ContentMap was forged under pressure, not guesswork. According to founder Tomas Hultgren, during the COVID-19 pandemic, organizations were forced to interpret vast amounts of information at speed, often with lives and security on the line. "Innovation was not optional; it was critical," he explains. "As existing data structures buckled under crisis-level demands, the limits of traditional tools became unmistakable." It was in this environment of absolute necessity that ContentMap's approach to visualizing complex, fragmented information emerged, shaped by the reality that a clearer understanding had become a prerequisite for action.
Research cited in industry studies shows that approximately 80% of enterprise data remains unstructured, making it difficult to analyze, validate, or reuse at scale. The repercussions of this can be seen clearly at an operational level; in fact, 25% of all documents created are lost, never to be found again. At the same time, organizations continue to store information across an expanding number of repositories, formats, and platforms. Hultgren explains that this fragmentation places increasing cognitive strain on professionals who are expected to interpret massive datasets using tools that were never designed for that level of complexity. Long before generative AI entered the mainstream, organizations were already approaching a breaking point.
According to Hultgren, in pharmaceutical development, this challenge becomes especially visible. Clinical trials routinely generate millions of data points across multiple phases of research. From Hultgren's perspective, handing these datasets to clinicians or researchers in spreadsheet form assumes that humans can interpret patterns buried in rows and columns. "These are not just numbers," he explains. "They represent patient outcomes, safety signals, and decisions that determine whether a therapy ever reaches the people who need it."

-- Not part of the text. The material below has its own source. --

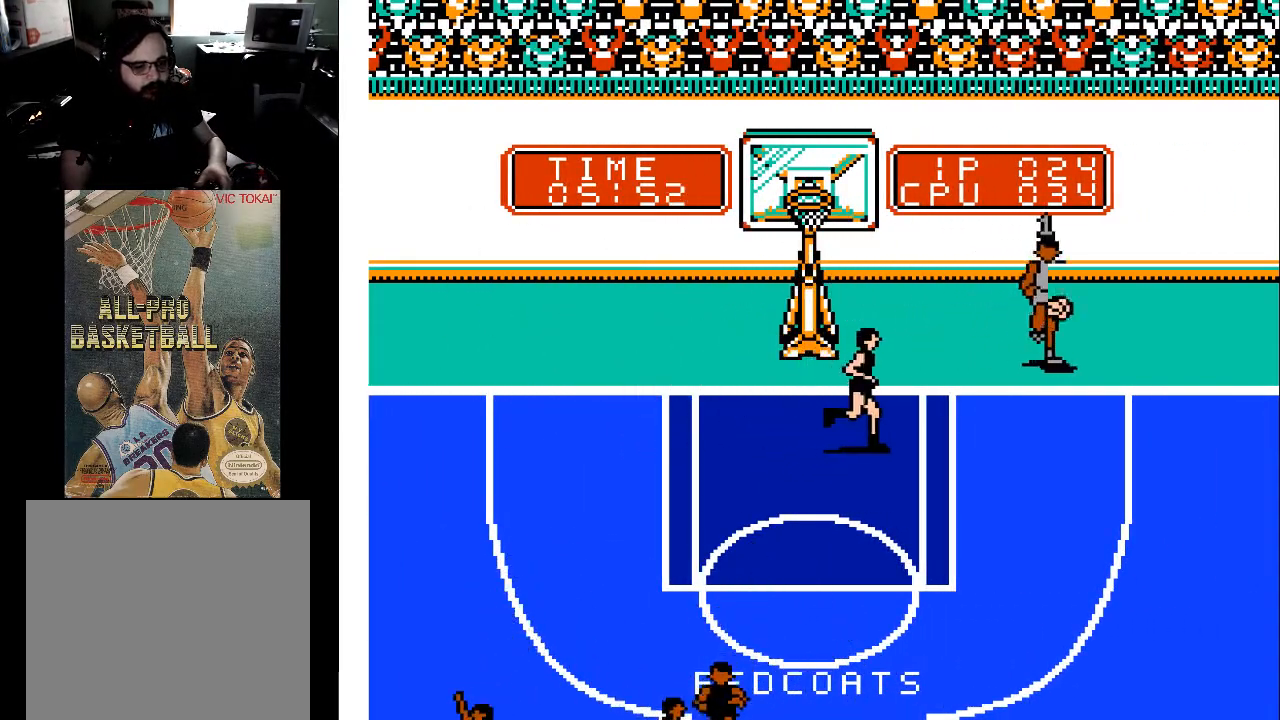
{"buttons": [], "events": [[200, "A", "down"], [200, "DPAD_RIGHT", "up"], [333, "A", "up"]]}
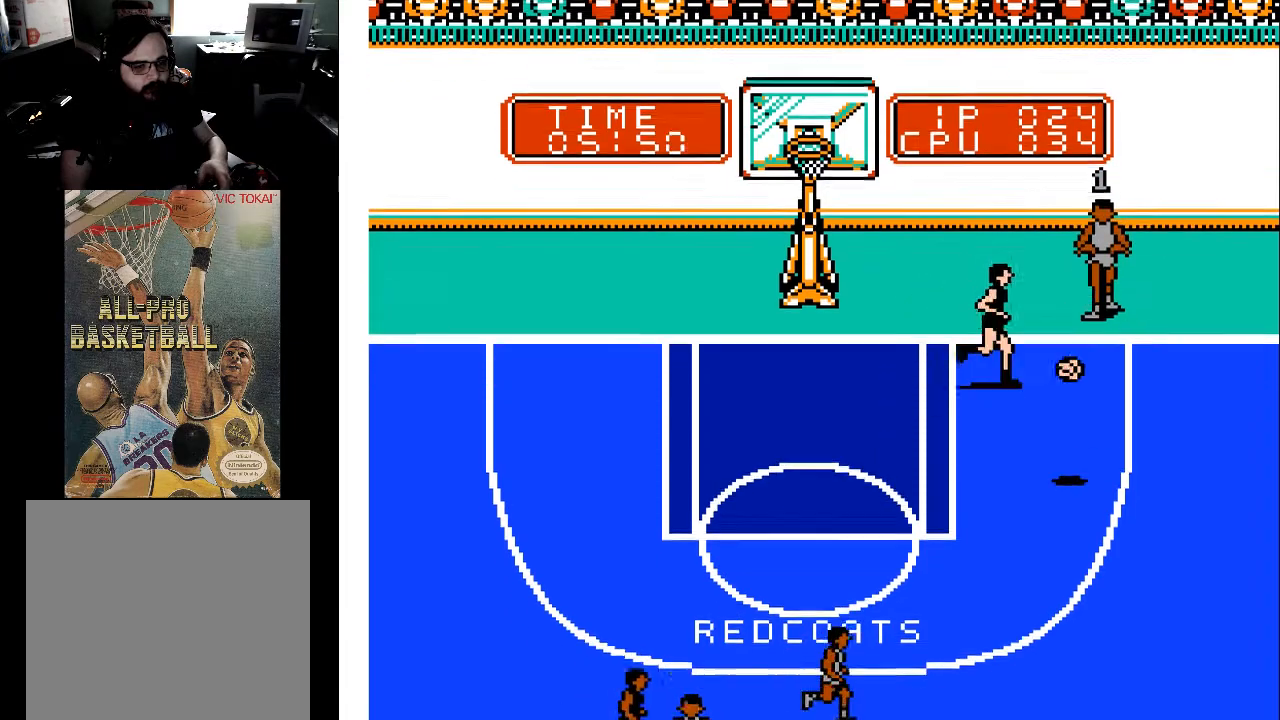
{"buttons": [], "events": []}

Research shows that approximately 22% of respondents now allocate about half a working day per week to information searches, while just over 10% spend as much as one and a half workdays. In regulated environments such as pharmaceuticals, these inefficiencies can slow analysis, delay validation, and complicate regulatory submissions. "What COVID revealed was that existing data structures were never designed for crisis-level decision-making," Hultgren says.

From Hultgren's perspective, ContentMap was developed as a response to this structural mismatch. He explains that the company focuses on transforming large volumes of unstructured and fragmented data into visual, navigable information environments that reflect how people naturally understand complexity. Rather than relying on linear lists, folders, or dashboards, the platform applies AI to detect relationships within data and present them as spatial maps, allowing users to explore context, patterns, and connections across entire information ecosystems. According to him, this approach is designed to support faster comprehension and more informed decision-making in environments where time, accuracy, and clarity are critical.
"The brain processes visuals faster than text," says Hultgren. "Maps, charts, and spatial relationships are not simply aesthetic choices; they align with fundamental neurological processes. When information is structured visually, patterns emerge more naturally, and context becomes easier to retain."
This disconnect between human cognition and traditional data interfaces, Hultgren explains, is not limited to healthcare. In defense and security contexts, the stakes are similarly high. Modern defense systems integrate data streams from drones, radar, satellites, and sensor networks, each producing continuous flows of metadata. According to Hultgren, much like clinical trials, these systems generate overwhelming volumes of data that must be interpreted in real time.
He notes that defense operations increasingly rely on rapid interpretation rather than retrospective analysis. Situational awareness depends on understanding how disparate signals relate to one another in real time. When information remains siloed or flattened into lists, the ability to see relationships between events is reduced. From his perspective, visual structures allow teams to identify connections, anomalies, and priorities without requiring exhaustive manual review.
Compounding this challenge is the pace at which data volumes continue to grow. Forecasts suggest that the amount of data produced and consumed globally will continue to rise sharply. "The pre-AI world was already overwhelmed by the sheer amount of data, but this problem is growing more severe as AI intertwines into the very foundations of the modern world," Hultgren adds.
While generative AI has accelerated content creation, Hultgren argues that it has also intensified the underlying information crisis by flooding organizations with more information than humans can realistically process.
"AI is extraordinary at generating information, but the real breakthrough lies in something else: recognizing patterns inside chaos. That is what the human brain needs, and that is what modern AI, when used correctly, is finally capable of supporting," Hultgren explains.
Hultgren suggests that future progress depends less on producing new insights and more on navigating existing ones. From his standpoint, technologies that help organize, contextualize, and visualize information can act as cognitive infrastructure, supporting professionals rather than overwhelming them. This shift reframes information management as a human-centered challenge, not merely a technical one.
Importantly, he emphasizes that such evolution is not about replacing expertise. In pharmaceuticals, clinicians remain responsible for judgment and ethics. In defense, human oversight remains essential. Instead, better information structures aim to reduce friction between data and decision-making, allowing experts to focus on interpretation rather than retrieval.
As organizations across high-stakes industries confront increasing complexity, Hultgren views this moment as a turning point. "The question is no longer how much data we can store," he explains. "It's whether we can still see what matters inside it, and in a world shaped by crisis, speed, and AI, that ability has never been more important."